Alarmed by what they consider the repressive scope of a new CIA secrecy bill, senior Democrats on the House Judiciary Committee have joined in a last-ditch effort to curtail it.
Chairman Peter W. Rodino Jr. (D-N.J.) and other ranking committee members believe the measure to be unconstitutional, but recognize that it has formidable support.
The bill would make it a crime to disclose any information, even if obtained from unclassified sources, that serves to identify CIA officials or any other U.S. intelligence operative who has been working abroad.
In a letter sent to other committee members recently, Rodino and five other senior Democrats on the panel protested that the bill could outlaw the revelation of a wide range of CIA misdeeds.
Had it been in force at the time of the Watergate break-in, Rodino and the others argued, it could have prevented investigation and disclosure of the CIA connections of some of the Watergate burglars.
Already approved in slightly differing versions by the House and Senate Intelligence committees, the bill is aimed in large measure at suppressing anti-CIA periodicals such as the Covert Action Information Bulletin, which regularly prints the names of CIA officers on overseas assignment.
The stiffest penalties in the bill -- 10 years in prison and a $50,000 fine -- are reserved for past and present government officials who learn the identity of covert agents in the course of their work.
But to outlaw publications such as the Covert Action Information Bulletin, the bill would permit the prosecution of any journalist or other "outsider" who discloses the name of a secret operative "with the intent to impair of impede the foreign intelligence activities of the United States." Such offenses would carry a maximum penalty of three years in prison and a $15,000 fine.
This is the section that Rodino and his allies -- Reps. Don Edwards (D-Calif.), Robert W. Kastenmeier (D-Wis.), John F. Seiberling (D-Ohio), Robert F. Drinan (D-Mass.) and Elizabeth Holtzman (D-N.Y.) -- are fighting as unconstitutional. They say it would even have criminalized disclosure of the CIA's campaign years ago to destabilize the government and economy of Chile.
Claiming that the real problem was "that disclosure of sensitive government information based on privileged access . . . by faithless government employes," they said the bill should be restricted to unauthorized disclosures by past and present government officials.
But beyond that, they maintain, it is the job of the CIA and the president to keep the names of covert agents out of public records, such as old State Department Biographic Registers.
"Criminalizing disclosures stemming from sloppy secrecy procedures," they said, "will only tend to lull the agency into inaction.
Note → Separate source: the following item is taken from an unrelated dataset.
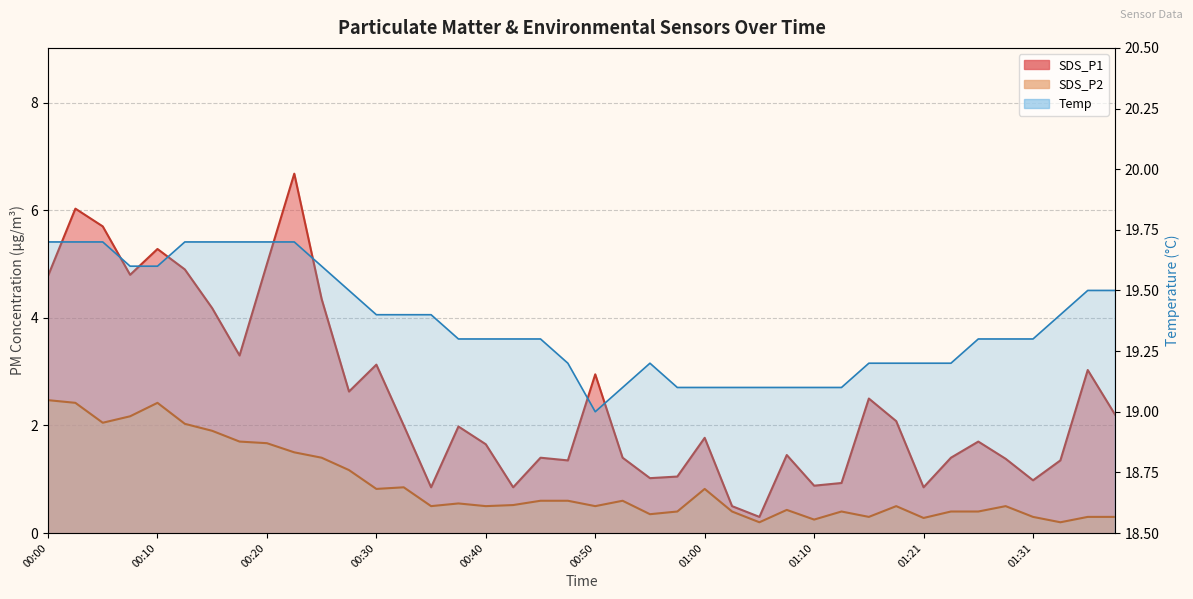

What position from the right is 00:27?

29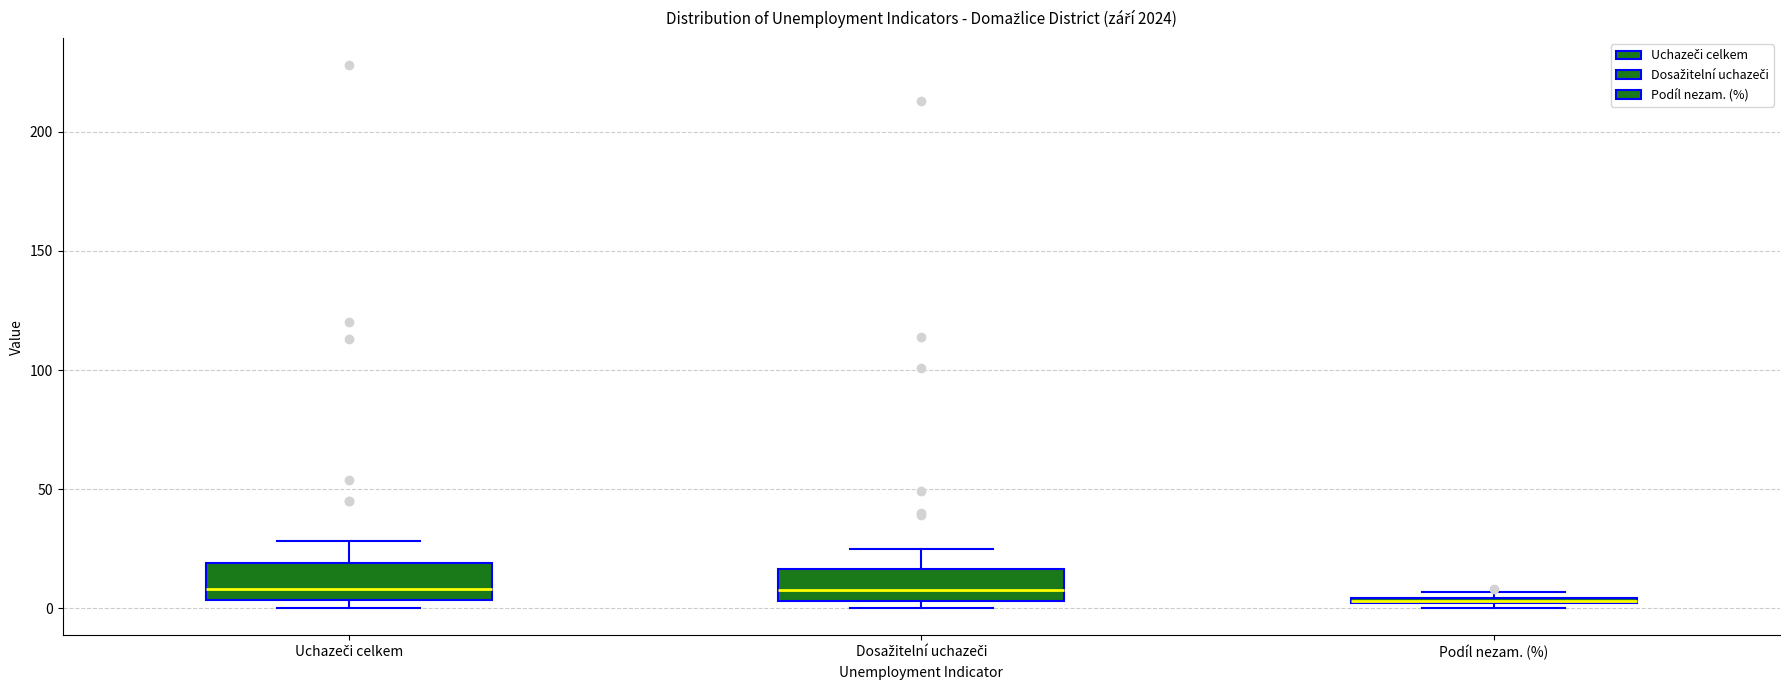

Where is the lower edge of the box for Dosažitelní uchazeči on the y-axis? The values are not printed on the chart, so give them approximately, as read against the axis.

5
Surely if private citizens have been able to infer identities from public sources, so, too, has the KGB," the Soviet secret police.
So far, however, the tide has been running in favor of the more sweeping proposal. It has the support not only of congressional Republicans but also of prominent Democrats, such as House Majority Leader Jim Wright (D-Tex.), and House Intelligence Committee Chairman Edward Boland (D-Mass.).
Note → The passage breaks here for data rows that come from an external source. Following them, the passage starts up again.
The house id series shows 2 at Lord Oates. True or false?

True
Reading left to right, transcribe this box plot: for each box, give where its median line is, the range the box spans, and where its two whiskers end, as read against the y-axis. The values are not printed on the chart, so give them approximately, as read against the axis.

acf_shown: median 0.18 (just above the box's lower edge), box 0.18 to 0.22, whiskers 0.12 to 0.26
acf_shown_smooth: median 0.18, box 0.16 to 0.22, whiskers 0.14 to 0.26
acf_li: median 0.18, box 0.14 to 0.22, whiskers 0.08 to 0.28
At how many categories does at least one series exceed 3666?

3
Much of the impetus for it came from July 4 machine-gun attack on the home of the CIA station chief in Jamaica, whose name had just been disclosed by a Covert Action editor.
Edwars, however, has voiced doubts that Congress can draft a bill "criminalizing disclosure of already public information without running afoul of the First Amendment."
Despite a boycott by GOP members, Edwards' House Judiciary subcommittee on constitutional rights voted 5 to 1 last week to restrict the penalties in the bill to past and present government officials. The full committee, which must report the bill out by midnight Wednesday or face loss of jurisdiction over it, will meet tomorrow morning to take it up.
There were rumors over the weekend that the Republicans might boycott the Wednesday session in hopes of deying it a quorum and preventing any action. But Rep. Robert McClory (R-Ill.), the ranking minority member on the full committee, said he knew of no such plan. He said he thought that proponents of the original bill had enough votes to restore the penalties for journalists.
"I'll be there and so far as I know, the other Republicans will be there," McClory said of Wednesday's meeting. "We're planning to take a strong stand. So are a number of the Democrats. After all, it's Eddie Boland's bill."